Quote from: GrimGent;302153One notable exception to that is A Fire Upon the Deep by Vernor Vinge, with its galactic "Net of a Million Lies" where distant gaseous intelligences and homicidal butterfly aliens swap conspiracy theories about humans.

Major kudos to him.
Gentile or Jew
O you who turn the wheel and look to windward,
Consider Phlebas, who was once handsome and tall as you.

jhkim

Quote from: GrimGent;302153One notable exception to that is A Fire Upon the Deep by Vernor Vinge, with its galactic "Net of a Million Lies" where distant gaseous intelligences and homicidal butterfly aliens swap conspiracy theories about humans.
Well, this was written in 1992, after the Internet was established but before it was well-known.  And his galactic net was much like what existed at the time -- i.e. message boards and newsgroups.  I think there was better speculation in, say, David Brin's Earth (search technology and uploaded videos) or John Ford's Growing Up Weightless (PDAs and online RPGs).  

Though note that the question isn't what is needed for sci-fi to be truly predictive, but what is needed for it to be plausible.  i.e.
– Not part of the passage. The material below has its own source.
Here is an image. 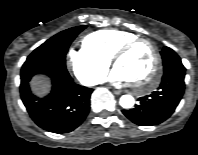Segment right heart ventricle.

What developments, if  lacking, are so egregious that it distracts you from the game/story?  

For me, I have trouble with primitive communication.  If we're several decades into an advanced future, everyone predicts AIs and computers that you can talk to, but as far as personal devices there is often the equivalent of walkie-talkies or cell phones.

RPGPundit

Verne apparently had a Weapon Mastery feat in Blindfolded Shotgun.